Na ponad 160 metrach kwadratowych polskiego stanowiska narodowego swoje tytuły prezentowały m.in. takie oficyny jak Wydawnictwo Literackie, Znak i Agora.
"Dla mnie londyńskie targi to moment, kiedy możemy poznać najważniejsze książki i autorów nowego cyklu wydawniczego. Często toczą się na szybko aukcje o prawa, aby wydać jakiś tytuł, który potem może być motorem napędowym wydawnictwa" - powiedziała w rozmowie z PAP prowadząca własne wydawnictwo Sonia Draga.
"Wizyta na targach uświadamia, ile wychodzi na świecie książek na podobne lub te same tematy - pięknie wydanych, dobrze napisanych. O tym, której uda się przebić na innych rynkach, decydują często niuanse: skuteczny agent, renoma wydawcy, osobiste sympatie" - mówił Piotr Wawrzeńczyk z agencji literackiej Booklab reprezentującej wielu zagranicznych wydawców na polskim rynku.

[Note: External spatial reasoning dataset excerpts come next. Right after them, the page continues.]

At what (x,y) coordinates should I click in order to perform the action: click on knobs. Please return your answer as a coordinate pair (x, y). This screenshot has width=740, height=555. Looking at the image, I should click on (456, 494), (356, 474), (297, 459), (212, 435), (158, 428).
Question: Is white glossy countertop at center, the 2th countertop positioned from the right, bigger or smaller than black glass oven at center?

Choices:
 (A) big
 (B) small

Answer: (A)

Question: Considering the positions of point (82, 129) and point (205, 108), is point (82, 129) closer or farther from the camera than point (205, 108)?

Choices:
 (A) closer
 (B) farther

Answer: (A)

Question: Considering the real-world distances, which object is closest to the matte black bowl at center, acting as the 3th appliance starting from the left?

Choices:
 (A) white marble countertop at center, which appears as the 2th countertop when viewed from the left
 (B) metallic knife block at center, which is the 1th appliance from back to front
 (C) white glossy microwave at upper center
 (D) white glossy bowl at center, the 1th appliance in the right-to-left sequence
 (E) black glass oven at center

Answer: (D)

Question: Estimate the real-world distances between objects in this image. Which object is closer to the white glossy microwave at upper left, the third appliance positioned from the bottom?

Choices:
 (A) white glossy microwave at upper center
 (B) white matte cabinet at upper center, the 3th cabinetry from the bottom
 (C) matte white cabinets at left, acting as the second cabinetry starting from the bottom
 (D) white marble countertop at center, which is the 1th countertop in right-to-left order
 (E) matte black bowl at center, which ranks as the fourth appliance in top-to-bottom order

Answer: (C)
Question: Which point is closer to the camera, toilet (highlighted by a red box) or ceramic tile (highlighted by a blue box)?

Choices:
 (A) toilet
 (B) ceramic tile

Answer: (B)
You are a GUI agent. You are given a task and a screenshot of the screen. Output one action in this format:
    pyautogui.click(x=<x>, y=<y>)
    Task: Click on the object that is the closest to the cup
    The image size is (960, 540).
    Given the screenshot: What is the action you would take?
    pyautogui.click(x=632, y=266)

Londyńskie targi to druga największa impreza branży wydawniczej w Europie po jesiennych targach książki we Frankfurcie.
W czwartkowy wieczór oficjalnie ogłoszono, że w ramach przyszłorocznej edycji targów odbędzie się szereg dodatkowych wydarzeń poświęconych polskiej literaturze, a we współpracy z British Council zostanie zorganizowany specjalny cykl wydarzeń o kulturze Polski.
"Polska jest w takim momencie swojego rozwoju jako rynek wydawniczy, że ma nie tylko fantastyczne dziedzictwo literackie, ale też wielu ekscytujących, współczesnych autorów" - powiedziała w rozmowie z PAP Jacks Thomas, dyrektor Londyńskich Targów Książki, wskazując również na rosnące znaczenie polskiej diaspory mieszkającej w Wielkiej Brytanii, która potencjalnie może wprowadzić na rynek wielu Polaków piszących po angielsku.
"Dzięki specjalnemu programowi wydarzeń o Polsce, nasi wydawcy uzyskają dostęp do największych brytyjskich domów wydawniczych, co normalnie jest niemal niemożliwe i będą mogli przedstawić im najciekawszych polskich autorów" - powiedziała w rozmowie z PAP Izabella Kaluta z Instytutu Książki.
Jak podkreśliła, Polska wciąż traktowana jest jako "jeden z rynków tzw. mniejszych języków". "W efekcie wszyscy wykształceni ludzie w Europie znają np. Owidiusza, a staropolskich autorów, na przykład Kochanowskiego, już niekoniecznie" - powiedziała Kaluta.
"Polska jest jednocześnie za blisko, żeby być egzotyczna dla brytyjskich wydawców" - oceniła Magda Raczyńska z Instytutu Kultury Polskiej w Londynie, wskazując również na różnice w stylu pisania. "W Wielkiej Brytanii historie są dość proste, liniowe, od punktu A do B. W Polsce bardzo często opowiadamy w skomplikowany sposób, bawiąc się formą, wymagając od czytelnika większej uwagi i poświęcenia" - zaznaczyła.
Raczyńska podkreśliła jednak, że wielu polskim autorom, m.in. reportażyście Witoldowi Szabłowskiemu, pisarce Katarzynie Bondzie i autorowi kryminałów Zygmuntowi Miłoszewskiemu, udało się w ciągu ostatnich lat podpisać umowy z największymi brytyjskimi wydawnictwami. Jak zaznaczyła, to efekt wieloletniej pracy promującej polskich autorów i rozwój tłumaczy z polskiego na język angielski.
Optymistką wobec przyszłości polskiej literatury na rynkach zagranicznych jest Tasja Dorkofikis z angielskiego PEN Clubu. "Polskie reportaże są bardzo mocne w porównaniu z podobną literaturą na całym świecie; podobnie książki dla dzieci" - podkreśliła.
Jak zaznaczyła, polscy wydawcy muszą jednak bardzo ostrożnie wybierać, co chcą pokazać zagranicznym partnerom. "Zazwyczaj mają szansę pokazać jedną książkę, jednemu wydawcy - nie ma miejsca na pomyłki" - ostrzegła.
Następne Londyńskie Targi Książki odbędą się w połowie marca 2017 roku.